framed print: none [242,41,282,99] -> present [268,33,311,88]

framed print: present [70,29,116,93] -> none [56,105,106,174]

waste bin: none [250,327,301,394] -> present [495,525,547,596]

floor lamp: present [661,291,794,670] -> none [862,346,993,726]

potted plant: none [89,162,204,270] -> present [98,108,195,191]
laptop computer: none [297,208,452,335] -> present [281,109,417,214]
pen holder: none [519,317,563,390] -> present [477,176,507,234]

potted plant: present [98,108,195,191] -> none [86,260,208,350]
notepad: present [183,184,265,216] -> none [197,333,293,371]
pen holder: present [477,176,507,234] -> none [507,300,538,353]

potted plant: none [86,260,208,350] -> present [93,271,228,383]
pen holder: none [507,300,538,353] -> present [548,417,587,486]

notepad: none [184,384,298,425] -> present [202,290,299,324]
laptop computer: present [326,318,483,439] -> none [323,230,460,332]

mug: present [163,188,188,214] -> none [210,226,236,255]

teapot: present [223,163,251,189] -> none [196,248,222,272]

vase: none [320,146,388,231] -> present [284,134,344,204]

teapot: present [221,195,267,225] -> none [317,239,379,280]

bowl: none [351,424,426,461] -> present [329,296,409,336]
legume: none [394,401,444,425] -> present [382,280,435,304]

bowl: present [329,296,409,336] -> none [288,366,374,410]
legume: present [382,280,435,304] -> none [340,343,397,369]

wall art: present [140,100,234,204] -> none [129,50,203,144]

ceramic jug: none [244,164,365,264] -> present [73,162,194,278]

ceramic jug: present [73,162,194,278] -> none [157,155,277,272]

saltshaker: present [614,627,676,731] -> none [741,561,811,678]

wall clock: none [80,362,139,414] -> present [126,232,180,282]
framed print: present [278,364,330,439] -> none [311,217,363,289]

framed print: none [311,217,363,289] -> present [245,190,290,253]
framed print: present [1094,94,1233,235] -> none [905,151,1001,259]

+ + +

■ WORK REQUIRED:
Nothing beyond the lines from the start of the entries through the line with "pen holder: present" should appear. Repeat those lines exactly, both ends included.

■ SOLUTION TO THE PROBLEM:
framed print: none [242,41,282,99] -> present [268,33,311,88]

framed print: present [70,29,116,93] -> none [56,105,106,174]

waste bin: none [250,327,301,394] -> present [495,525,547,596]

floor lamp: present [661,291,794,670] -> none [862,346,993,726]

potted plant: none [89,162,204,270] -> present [98,108,195,191]
laptop computer: none [297,208,452,335] -> present [281,109,417,214]
pen holder: none [519,317,563,390] -> present [477,176,507,234]

potted plant: present [98,108,195,191] -> none [86,260,208,350]
notepad: present [183,184,265,216] -> none [197,333,293,371]
pen holder: present [477,176,507,234] -> none [507,300,538,353]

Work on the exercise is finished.